On the surface, Matchmade is all about creator marketing, campaigns, and measurement, but behind the scenes, powering all that is an impressive amount of data and technology. In this blog series, we peek behind the scenes and interview the fantastic folks from our engineering team. Hope you enjoy it! Got some questions you’d like to ask? Drop us a line at firstname.lastname@example.org
This time we sat down with Niko, our senior data scientist and the wielder of multiple hats. Without further ado, meet Niko!
What do you do here at Matchmade?
I think my business card claims that I’m a Senior Data Scientist, but in practice I work on different things throughout all of our stack. On one hand I’m maintaining our (data) infrastructure, and on the other hand I’m working directly on all kinds of new features. I do data science as well! But, I don’t think data or science should be done in a silo, and it’s important that it all ties back to the product.
So, let’s say I’m a full stack engineer, with interest in data and science!
What are you currently working on?
For the past few months, I’ve been expanding our support for a new social media platform: Instagram. It’s crucial for the business that we cover all of the major social media platforms and aren’t dependent on just one. It’s been an exciting engineering exercise as well.
As we’ve been adding support for Instagram, we’ve revisited many of the earlier assumptions we’ve had when building our platform with just Youtube (and Twitch) in mind. How can we make sure that we’re in a better position to add more platforms in the future, after adding Instagram now.
One of the things I worked on was a new microservice abstracting away authenticated API calls to all kinds of Social Media platforms. In our platform, the content creators grant us access to their Youtube account, and now Instagram profiles. This allows us to fetch more detailed analytics and to better recommend advertisers to work with. The new microservice makes it easy to add new platforms in the future and keep the code and data nicely isolated.
What’s the coolest thing you’ve built at Matchmade?
It’s got to be the data pipeline that handles updating, indexing, and storing our social media data. For example, we check and process statistics of 1.5 – 2.5 million youtube videos per hour. The whole pipeline is split into a few smaller microservices.
“We check and process statistics of 1.5 – 2.5 million youtube videos per hour”
First, there’s a service that periodically fetches and syncs data from the social media APIs and pushes results to a Kafka stream. It keeps track of hundreds of millions of Youtube videos and channels and schedules periodical updates. All the scheduling happens within the boundaries of this service, so none of the other services need to worry about whether we’re refreshing stats for a given channel often enough.

******

● **Problems to solve**:
[a] In the Matchmade interview, how many YouTube videos does the data pipeline check and process per hour?
[b] Continue the Matchmade interview from its last sentence.

******

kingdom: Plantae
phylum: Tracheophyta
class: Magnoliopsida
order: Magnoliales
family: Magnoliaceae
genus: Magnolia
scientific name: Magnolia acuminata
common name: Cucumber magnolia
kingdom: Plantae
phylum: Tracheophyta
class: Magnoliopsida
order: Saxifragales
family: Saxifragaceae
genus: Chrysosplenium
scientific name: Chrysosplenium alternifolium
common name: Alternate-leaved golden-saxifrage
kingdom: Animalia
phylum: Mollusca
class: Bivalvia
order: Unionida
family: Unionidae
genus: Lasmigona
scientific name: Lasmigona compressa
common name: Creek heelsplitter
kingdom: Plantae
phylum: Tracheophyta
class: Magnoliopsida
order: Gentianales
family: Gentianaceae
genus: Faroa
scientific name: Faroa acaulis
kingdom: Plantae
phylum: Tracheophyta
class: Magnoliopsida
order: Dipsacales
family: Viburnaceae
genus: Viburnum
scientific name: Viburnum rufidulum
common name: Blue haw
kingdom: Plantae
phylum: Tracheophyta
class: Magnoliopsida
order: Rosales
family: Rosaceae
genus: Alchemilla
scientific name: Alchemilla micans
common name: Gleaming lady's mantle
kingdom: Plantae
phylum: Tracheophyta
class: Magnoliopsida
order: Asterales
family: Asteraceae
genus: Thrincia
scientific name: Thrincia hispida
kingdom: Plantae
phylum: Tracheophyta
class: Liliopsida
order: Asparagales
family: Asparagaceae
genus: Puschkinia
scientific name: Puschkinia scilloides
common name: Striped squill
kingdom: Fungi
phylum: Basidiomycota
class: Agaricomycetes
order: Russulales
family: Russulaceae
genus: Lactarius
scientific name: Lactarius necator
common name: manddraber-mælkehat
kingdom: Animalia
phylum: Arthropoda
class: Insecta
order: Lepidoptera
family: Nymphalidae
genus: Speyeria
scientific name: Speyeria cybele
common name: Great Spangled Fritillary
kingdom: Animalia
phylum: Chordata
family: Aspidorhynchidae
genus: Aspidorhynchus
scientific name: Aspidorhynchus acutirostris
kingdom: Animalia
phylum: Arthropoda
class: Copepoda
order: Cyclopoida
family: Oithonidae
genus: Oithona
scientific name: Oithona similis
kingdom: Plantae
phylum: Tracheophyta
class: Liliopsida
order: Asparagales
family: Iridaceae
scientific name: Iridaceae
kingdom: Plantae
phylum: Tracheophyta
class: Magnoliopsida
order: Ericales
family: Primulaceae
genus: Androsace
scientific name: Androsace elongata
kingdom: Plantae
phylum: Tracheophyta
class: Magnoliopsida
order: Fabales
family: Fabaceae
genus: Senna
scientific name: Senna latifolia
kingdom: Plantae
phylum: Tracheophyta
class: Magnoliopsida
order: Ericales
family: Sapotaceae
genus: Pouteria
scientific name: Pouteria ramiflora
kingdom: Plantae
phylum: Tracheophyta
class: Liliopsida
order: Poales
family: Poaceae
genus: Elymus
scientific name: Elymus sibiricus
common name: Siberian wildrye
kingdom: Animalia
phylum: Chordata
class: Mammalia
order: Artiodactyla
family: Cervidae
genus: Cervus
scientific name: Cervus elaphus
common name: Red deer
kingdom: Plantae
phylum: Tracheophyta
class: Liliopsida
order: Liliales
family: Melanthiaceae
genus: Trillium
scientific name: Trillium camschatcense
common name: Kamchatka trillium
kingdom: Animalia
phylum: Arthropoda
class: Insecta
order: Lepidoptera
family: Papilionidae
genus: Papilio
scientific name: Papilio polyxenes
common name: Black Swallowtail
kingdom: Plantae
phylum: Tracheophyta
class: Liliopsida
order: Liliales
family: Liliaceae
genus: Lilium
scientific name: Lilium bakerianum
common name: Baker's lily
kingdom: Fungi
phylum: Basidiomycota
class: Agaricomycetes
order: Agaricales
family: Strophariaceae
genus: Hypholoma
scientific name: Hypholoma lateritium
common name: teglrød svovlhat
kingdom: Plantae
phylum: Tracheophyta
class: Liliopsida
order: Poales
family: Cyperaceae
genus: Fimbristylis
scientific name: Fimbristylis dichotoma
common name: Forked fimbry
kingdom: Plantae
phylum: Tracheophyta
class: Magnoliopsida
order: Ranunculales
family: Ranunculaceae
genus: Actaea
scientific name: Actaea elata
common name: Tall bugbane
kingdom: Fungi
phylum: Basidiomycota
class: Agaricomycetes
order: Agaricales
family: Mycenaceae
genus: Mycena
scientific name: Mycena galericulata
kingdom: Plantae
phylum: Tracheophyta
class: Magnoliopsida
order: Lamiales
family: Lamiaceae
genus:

******

● **Outputs by task**:
[a] 1.5 to 2.5 million.

[b]
On the other end are a bunch of different consumers, processing and analyzing the updated data. The volume of the incoming data is something we need to keep in mind with all the analysis we do, which adds its own challenges. If running an NLP model, or even just the database upserts, takes too long, we’ll fall behind. Milliseconds matter.
Kafka is something I hadn’t used earlier, but have since fallen in love with it. It’s amazingly convenient to be able to add a new consumer or tool for analysis, and just replay previous data to get things up and running. Or when (not if!) we introduce new bugs. Overall, the system we’ve built is very resilient to all kinds of hiccups and issues.
What technologies do you use?
I work pretty much throughout our whole stack, so there’s quite a bunch of different technologies. Depends on a given day!
On some days I tweak and improve our infrastructure which runs on Kubernetes and a combination of AWS services and bare metal on Hetzner. For smaller services AWS is convenient, but for data warehousing the costs on RDS can easily spiral out of control.
When I’m working on features, it’s usually a combination of Python or Typescript, and PostgreSQL. Typescript is great for most things, but when doing more science-y stuff, nothing beats Python, it’s ecosystem and Jupyter notebooks.
I might be a weird engineer, as I genuinely find online marketing fascinating. My educational background is in applied mathematics, and many of the things from there are also relevant here. Also, given that we’re the good guys, we can actually make the world a better place by replacing the shitty ads with relevant and interesting content.
“Since the early days, we’ve had team members in both Helsinki and Berlin, so there’s never been any processes relying on people being located at the same office”
One thing I really appreciate is the culture of asynchronous work and remote-friendliness in general. Of course nowadays remote work has become the norm, but we’ve been doing this for years, and it really shows.
Since the early days, we’ve had team members in both Helsinki and Berlin, so there’s never been any processes relying on people being located at the same office. Instead, planning is mostly handled in Twist, day-to-day discussions in Slack, and whenever there’s a meeting, whether it’s a team daily standup or a company all-hands, calling in is the primary option.
Favorite blog post, technical or not?
Cliqz’s post Indexing Billions of Text Vectors encapsulates all of my favorite topics.
On one hand, it covers semantic similarity with text vectors and approximated nearest neighbour algorithms. These are both interesting subjects, and also relevant for us at Matchmade, for indexing and searching for social media channels.
On the other hand, the post also covers the practical, engineering concerns, which are often overlooked when discussing the scientific side of things. If you can’t deploy, run and scale the models in production, it’s not going to be very useful. As said, data nor science can’t be done in silos.
Something else I should ask?
We haven’t yet covered my favorite standard! Or, it’s not really (yet!) a standard but an RFC. Did you know, that whenever you schedule a recurring meeting in your calendar, it’s not some ad-hoc, proprietary code. Instead, there’s actually somewhat-standardized format called RRule (RFC-5545) that describes recurrence. It’s way more flexible than what e.g. crontab can do. It’s so cool!
The next time you’re writing something that deals with stuff repeating, I recommend having a look at the RRule library of your favorite language. Helps to avoid all the different calendaring headaches, dealing with timezones, DST, etc.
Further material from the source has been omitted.